This is an old revision of the document!


Stanford Core NLP

author: Sabine Bartsch, TU Darmstadt

Tutorial status: tested with Core NLP 3.9.2 and below

1 What are the Stanford Core NLP Tools?

The Stanford Core NLP Tools subsume the set of the principal Stanford NLP Tools such as the Stanford POS Tagger, the Stanford Named Entity Recognizer, the Stanford Parser etc. in one integrated package together with models for English and a number of other languages. It is thus a viable choice if you know from the start that you are going to be processing English texts or texts in any of the languages for which models exist. The Stanford Core NLP tools can automatically generate annotations that are the foundation of many types of linguistic analysis such as part of speech tagging or dependency parsing as shown in the example shown here.

2 Requirements and set-up

Requirements

The Stanford Core NLP Tools require a running Java installation. As many software programs in corpus and computational linguistics require Java and Java is widely used for development in the field anyway, it is advisable to install a full Java JDK (Java Development Kit) which can be downloaded from the Oracle Java JDK site. This also includes the widely used JRE (Java Runtime Environment) which is a prerequisite for the execution of many different software programs.

Note that the Stanford CoreNLP Tools standardly require Java 8. However, later versions of Java do work fine if you add the following to your command:

–add-modules java.se.ee

It will be shown in an example further down the page where to insert this call for the Java JAXB module.

Please be aware that the Core NLP tools require more memory than the stand-alone tools, so be sure your machine has sufficient RAM available. It would be good to have 4 GB free for the Core NLP tools to use all of the annotators simultaneously; note that even more might be required for processing larger data sets.

Download

3 Quick start guide

Java-based software such as the Stanford Core NLP Tools can be called directly from the command line by typing in the relevant command, however, it is usually best to write the command to a file and execute that file. This is going to save you time and spare you frustration, because you can more easily edit and reuse commands and also document within the file what a specific command is supposed to do.

+ + +

● **Your assignment**
Please extend the Stanford Core NLP tutorial, picking up right after its last sentence. The lines are separate material and have no connection to the Stanford Core NLP tutorial.

● **Dataset content**
+ + +

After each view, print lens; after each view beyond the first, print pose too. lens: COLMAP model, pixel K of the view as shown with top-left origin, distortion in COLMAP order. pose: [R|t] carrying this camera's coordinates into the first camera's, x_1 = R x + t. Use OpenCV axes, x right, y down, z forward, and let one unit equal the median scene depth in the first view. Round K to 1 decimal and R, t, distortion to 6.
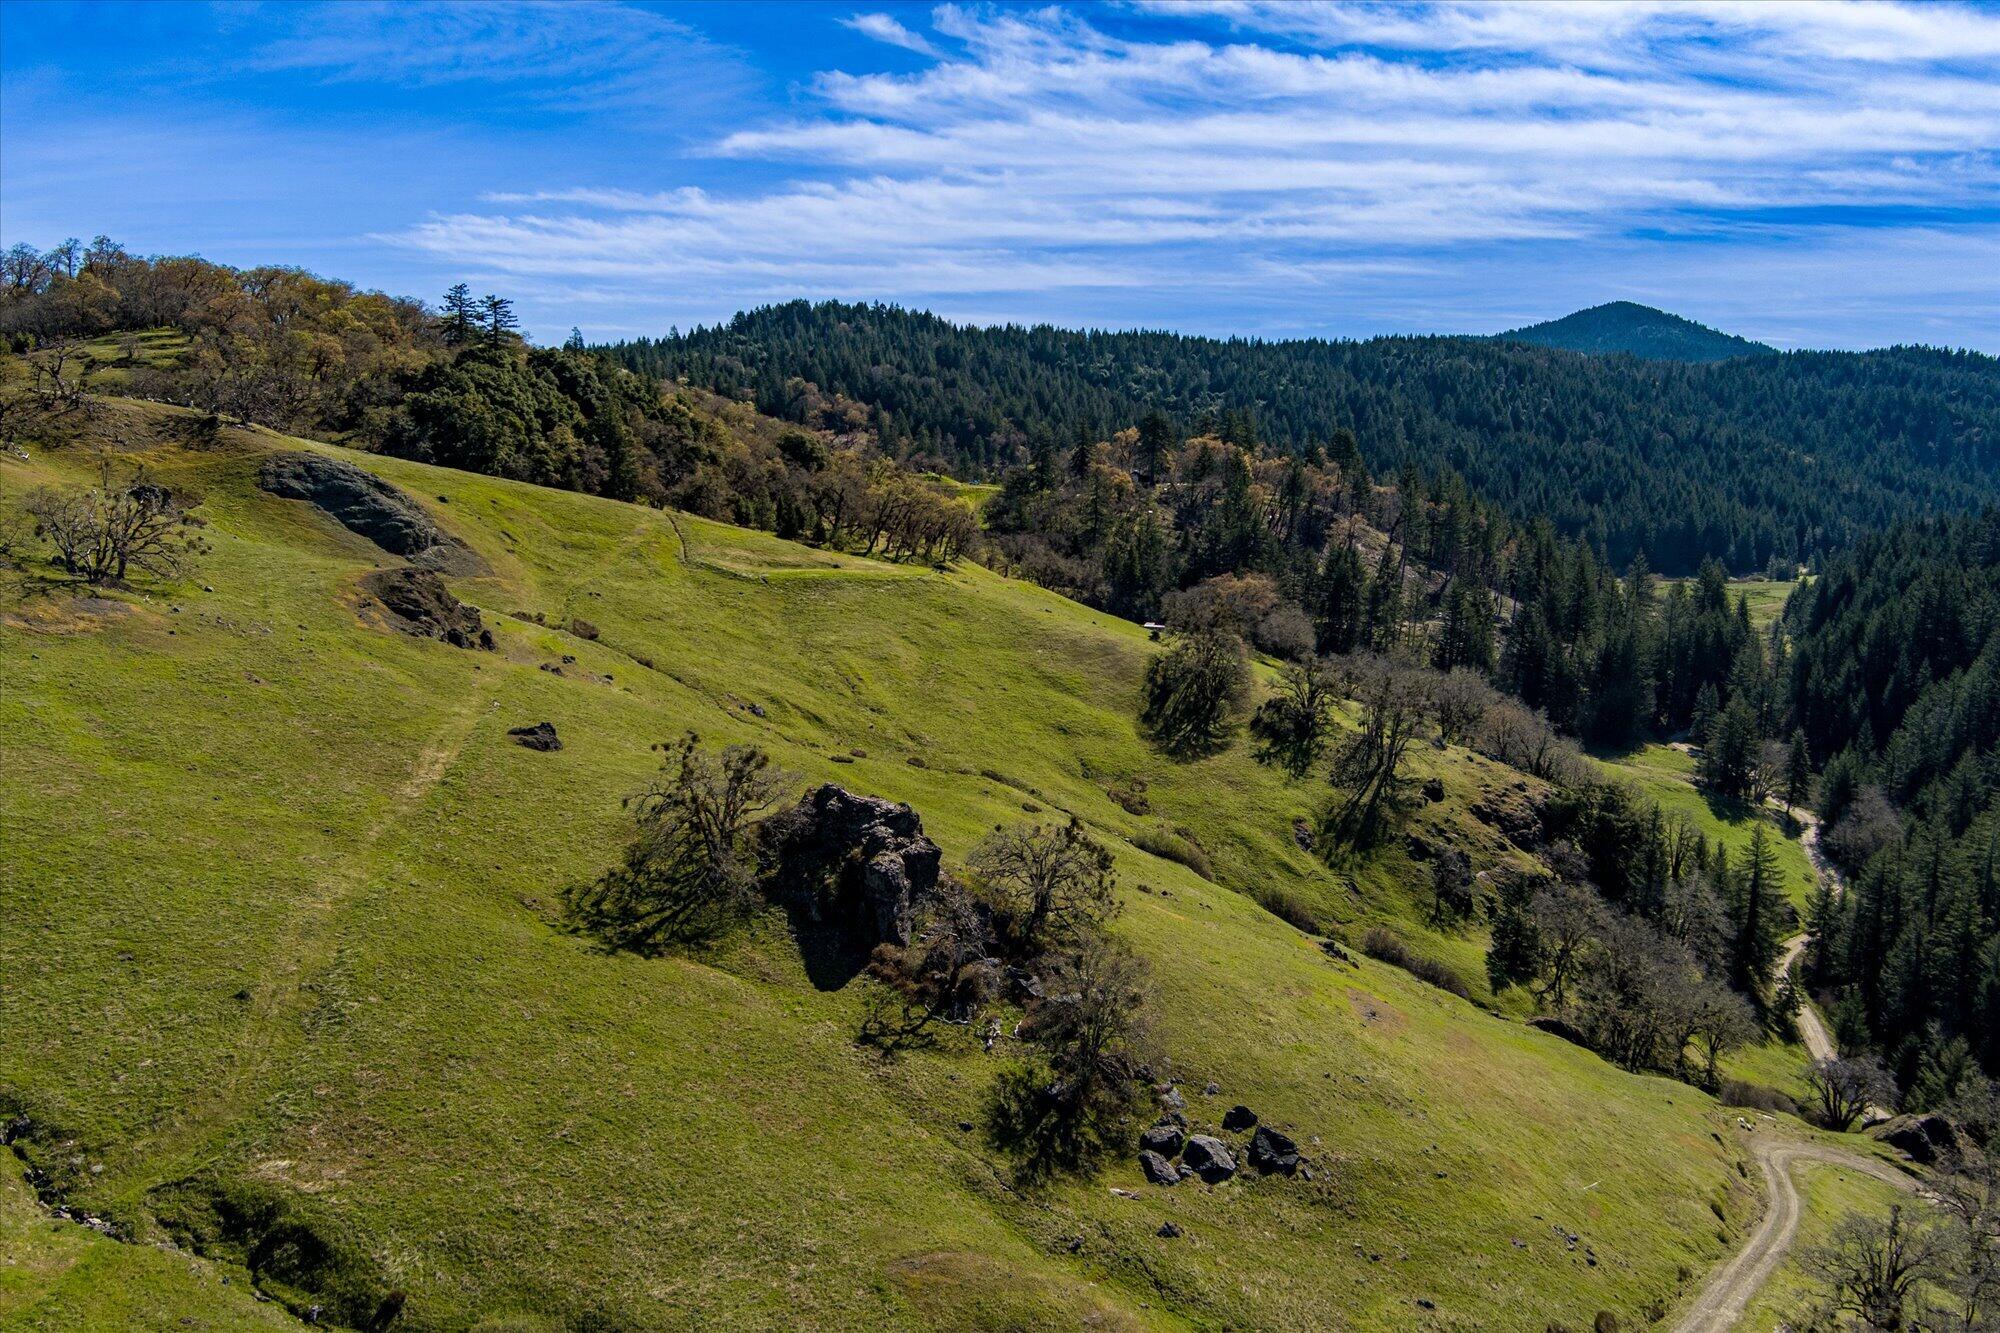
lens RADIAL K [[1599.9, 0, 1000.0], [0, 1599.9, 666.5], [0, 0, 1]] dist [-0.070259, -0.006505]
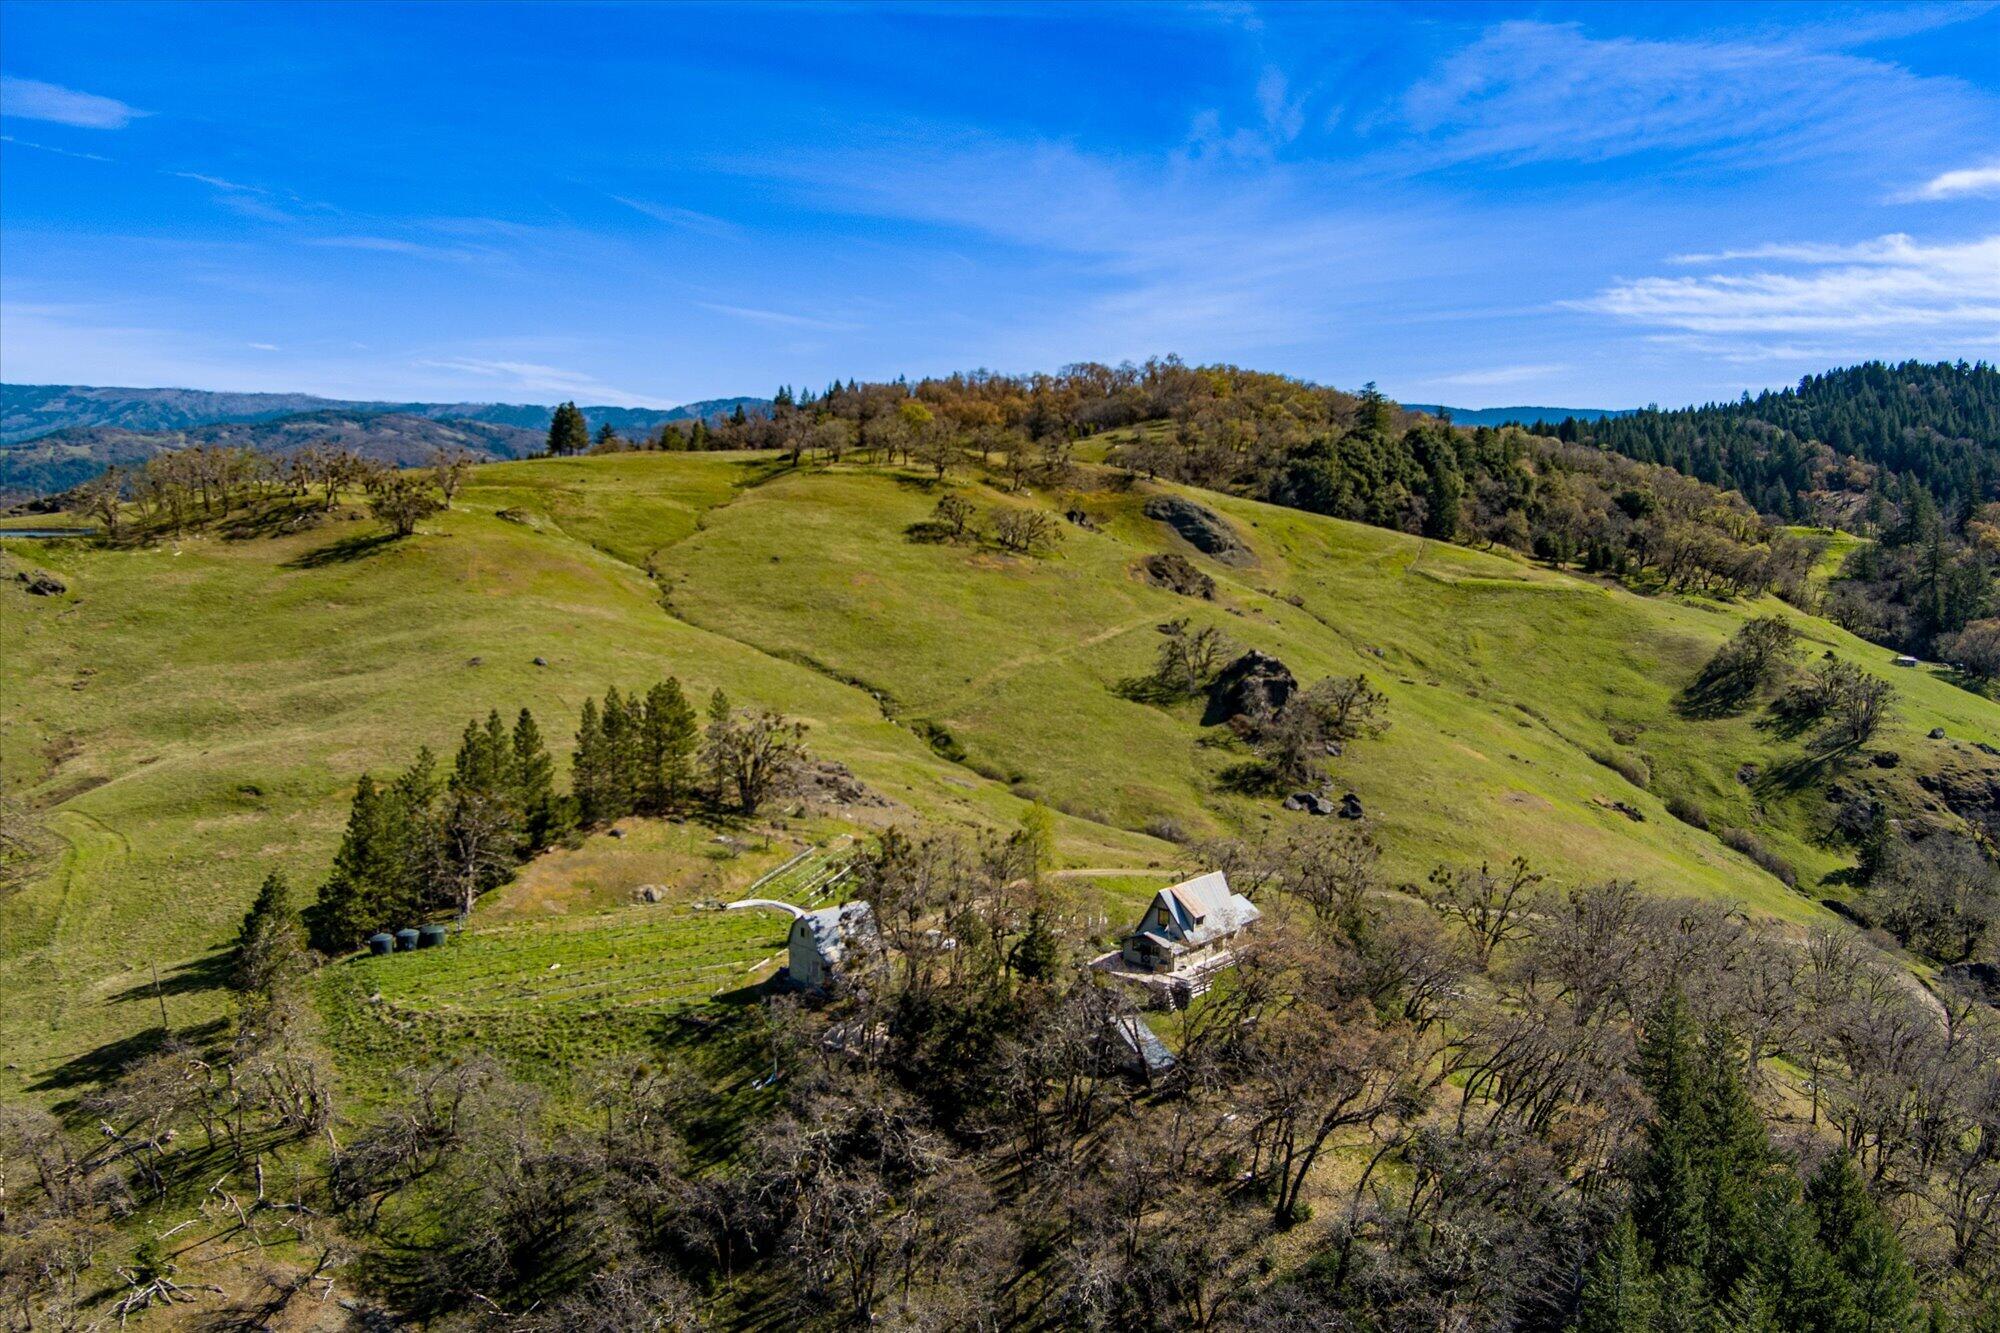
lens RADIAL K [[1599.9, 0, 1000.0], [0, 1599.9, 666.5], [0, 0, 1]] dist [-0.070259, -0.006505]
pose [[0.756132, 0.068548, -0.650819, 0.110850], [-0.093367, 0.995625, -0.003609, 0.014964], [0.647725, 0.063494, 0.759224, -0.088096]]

+ + +

● **Task response**
Assuming there is a file called input.txt in the directory of the Core NLP tools that you want to process, a simple command that would call three annotators might look like this:

java -cp “*” -Xmx2g edu.stanford.nlp.pipeline.StanfordCoreNLP -annotators tokenize,ssplit,pos -file input.txt -outputFormat xml

Note: If you have upgraded to Java 9 or upwards, you need to add an extra parameter –add-modules java.se.ee to the above command in order to run the CoreNLP pipeline:

java –add-modules java.se.ee -cp “*” -Xmx4g edu.stanford.nlp.pipeline.StanfordCoreNLP -annotators tokenize,ssplit,parse -file input.txt -outputFormat xml

The switch -annotators has three parameters “tokenize,ssplit,pos” that evoke the pre-processing steps tokenization and sentence splitting followed by the part of speech tagger, the switch -file takes the name of the input file and the switch -outputFormat takes as a parameter the format of the output to be created, in this case an xml file. You can copy this line into a text file, save it as core-nlp-pos.bat into the Core NLP directory and evoke it from the command line. It will produce an output file called input.txt.xml in the same directory.

Annotators included in the CoreNLP tools

The Stanford Core NLP Tools offer the following annotators that are invoked by the switch -annotators:

annotatorfunction
tokenizeThe tokenizer subdivides a text into individual tokens, i.e. words, punctuation marks etc.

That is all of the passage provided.